Other commercially successful classics re-released by distribs this summer in Greece included Stanley Kubrick favorites “The Shining” and “Dr. Strangelove” and Andrzej Żuławski’s “L’important c’est d’aimer” (That Most Important Thing: Love), starring Romy Schneider, Damianakis said.

As for Greece’s own film heritage, a lack of a central policy and the ongoing financial crisis has impeded digitization and restoration efforts, according to Konstantinos Aivaliotis, director of the Greek Film Centre’s promotion and distribution unit, Hellas Film.

There was a program launched nearly a decade ago to digitize some 150 films but the initiative was ultimately scrapped due to technical problems, Aivaliotis said. The Greek Film Centre, however, is developing an educational film platform, which may  provide some new opportunities for digitization efforts.

By contrast, Hungary’s generous National Film Fund is investing in its heritage films, said National Film Fund Managing Director Ágnes Havas.

Annual government funding for Hungary’s film archive is some €2.5 million, from which €1 million goes to digitization and restoration.

In addition, Hungarian heritage films that were financed by the state are seen as national film assets and their exploitation rights are controlled by the National Film Archive. “The archives can make money from selling the films that have been restored and digitized,” Havas said.

Havas pointed to the success of Zoltán Fábri’s 1954 drama “Merry-Go-Round,” which screened this year at the Lumière Film Festival to a sold-out crowd and also sold in France.

Another recent success was the restored version of the 1915 silent film “Undesirable” by “Casablanca” helmer and native Hungarian Michael Curtiz, which sold to various countries for VOD and television.

Simon Shandor of Paris-based Clavis Films, a distributor specializing in Hungarian film, said restoration was vital for the further exploitation of heritage films. “We cannot accept films that are not restored, it’s impossible.”

Countries and stakeholders are duty-bound to maintain their heritage films for the sake of new generations, Shandor added. “We have an obligation, you have an obligation if you want these films to circulate.”

Latvia, meanwhile, faces a number of obstacles in digitizing its own heritage films as well as introducing audiences to international classics, according to Dita Rietuma, director of  the country’s National Film Center.

All of the films produced in the country during Soviet occupation are stored in the Russian archives in Moscow and if Latvia’s National Film Center wants a particular title it has to buy a copy or make a restoration from a positive copy.

The country has nevertheless invested nearly €1 million in restoration efforts, including the work of Rolands Kalniņš, known as the father of Latvian new wave.

Due to the country’s history, many international classics remain unknown to audiences, Rietuma explained. There are opportunities, however.

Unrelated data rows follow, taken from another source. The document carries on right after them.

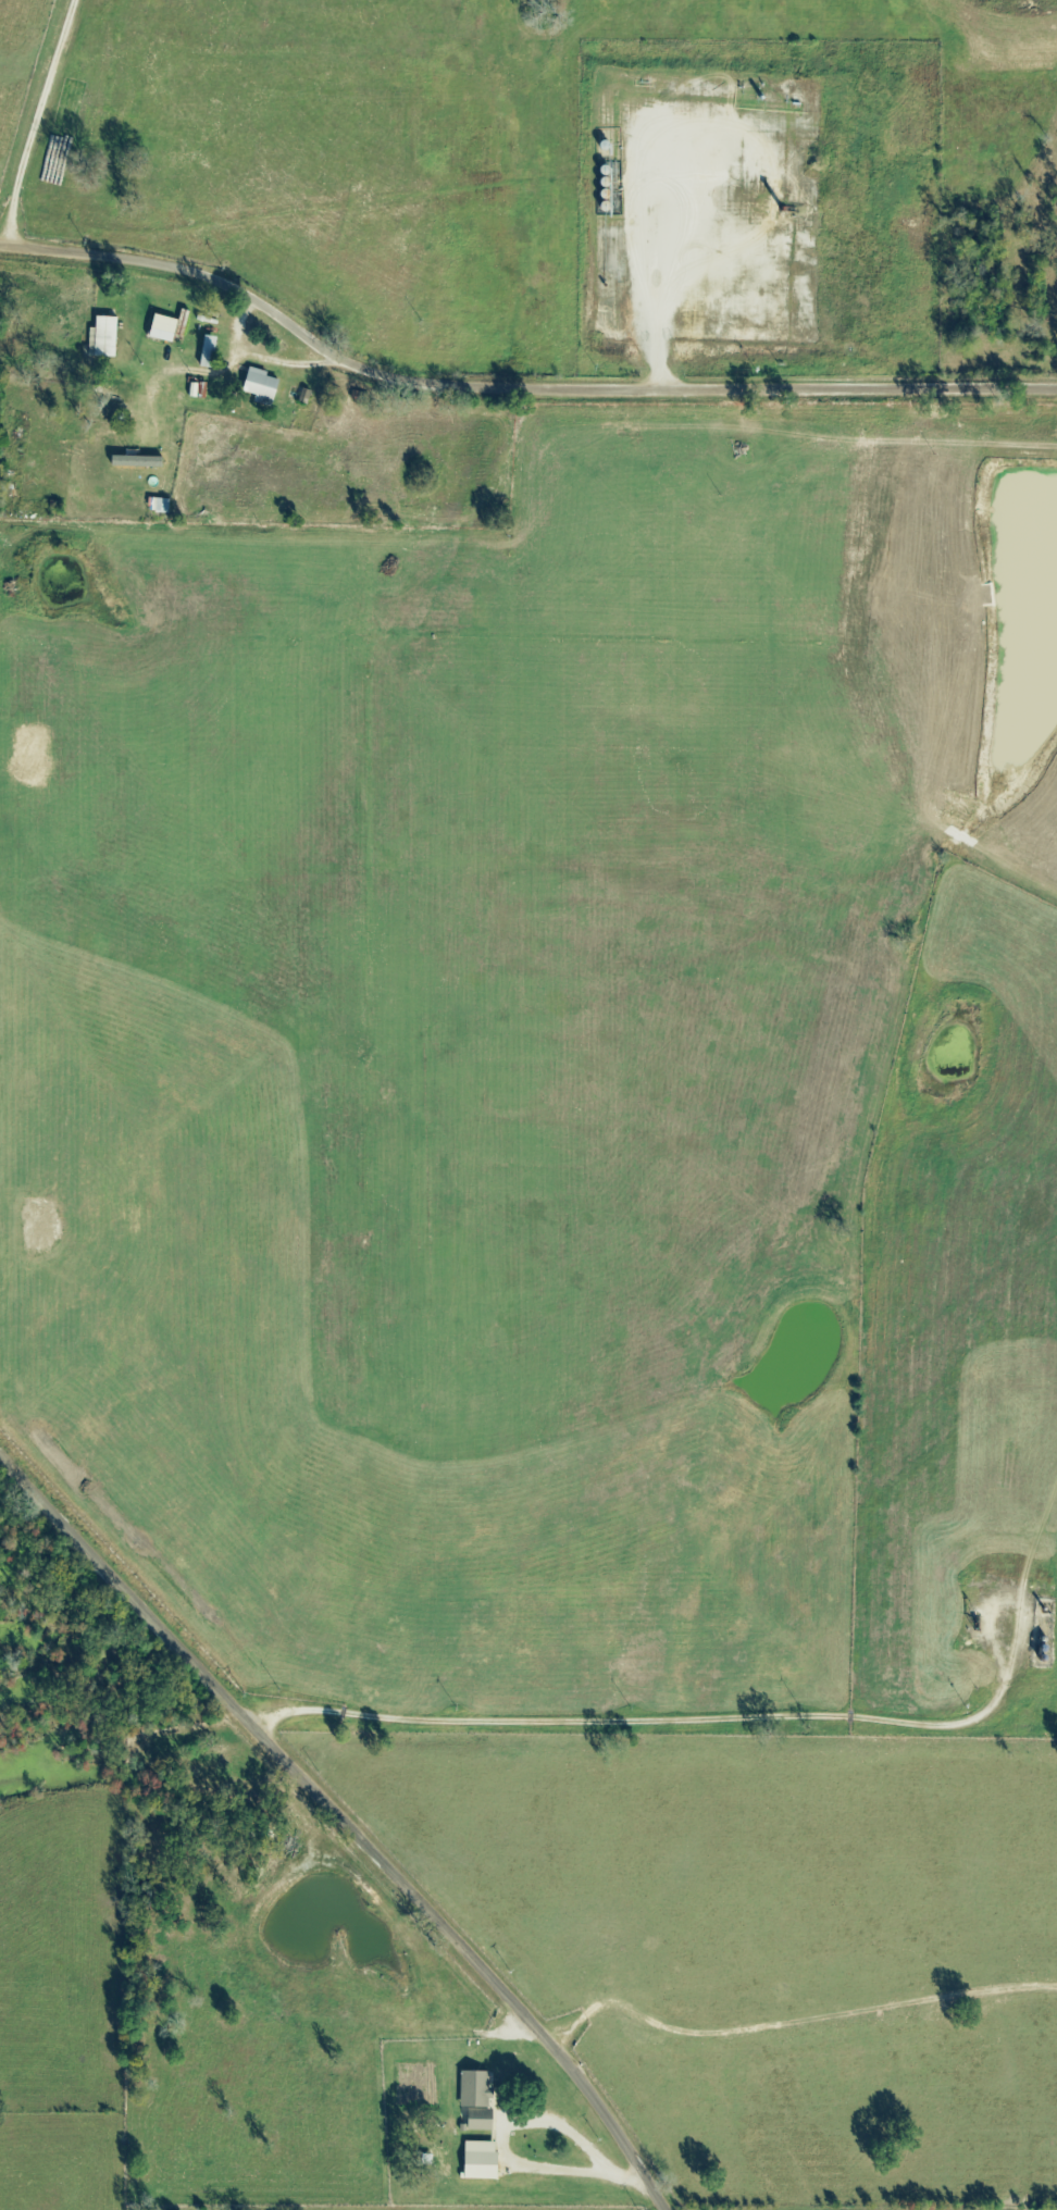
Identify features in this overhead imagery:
building: (167, 330)
building: (106, 339)
building: (265, 386)
road: (513, 387)
building: (141, 463)
building: (161, 507)
road: (348, 1820)
building: (474, 2099)
building: (477, 2161)

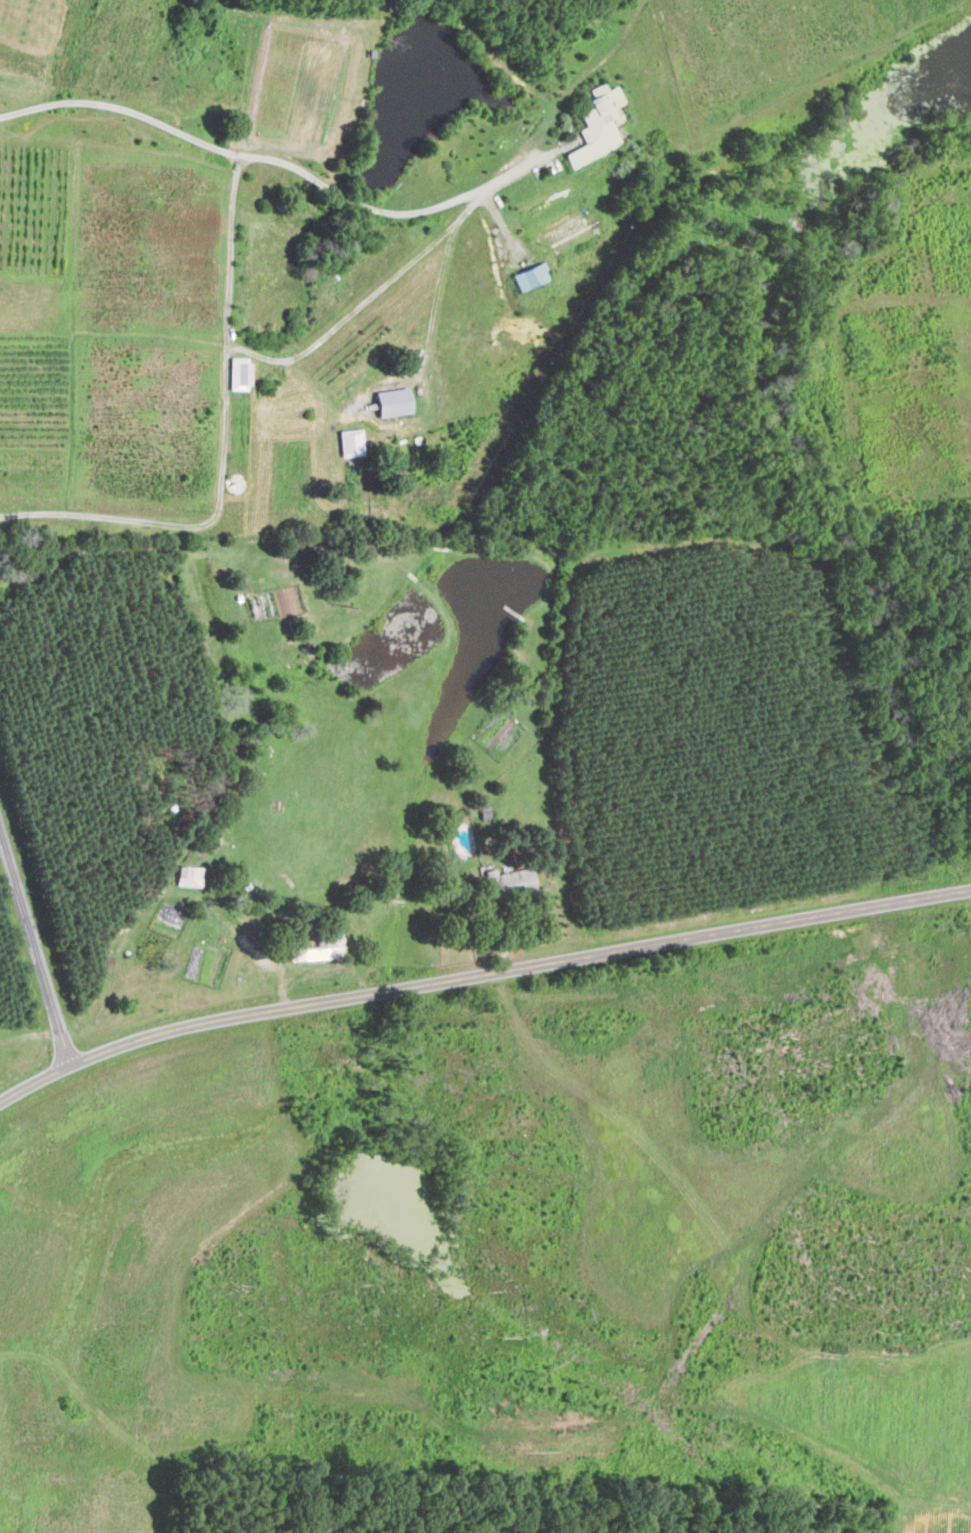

“You have to build an audience,” added. “It’s impossible to release classical movies in our country because the market is too tiny, but it’s possible to sell out one or two screenings of classical films, but you have to make a special event with a lecture. Then you can sellout ‘Casablanca,’ ‘Rear Window’ or ‘It’s a Wonderful Life,’ and you can get around 600 people.

“Festivals and events are the only markets for classical films. But to take an old film and try to release it is complicated and too expensive.”

Generations of people in former Soviet countries “don’t know European and Hollywood classics because these films were not screened when they were young people,” said, adding that movies like ‘Casablanca’ and Hitchcock films were never screened in Latvia during the Soviet era.”

While the European Union offers considerable support for film development and distribution, it does not offer specific financing for the restoration of heritage films, according to Matteo Zacchetti of the European Commission’s Media Support Program.

There are, however, a few film education programs that could offer some possibilities as they rely heavily on heritage films. In addition, a new program is set to go into effect in 2020 that may offer additional assistance.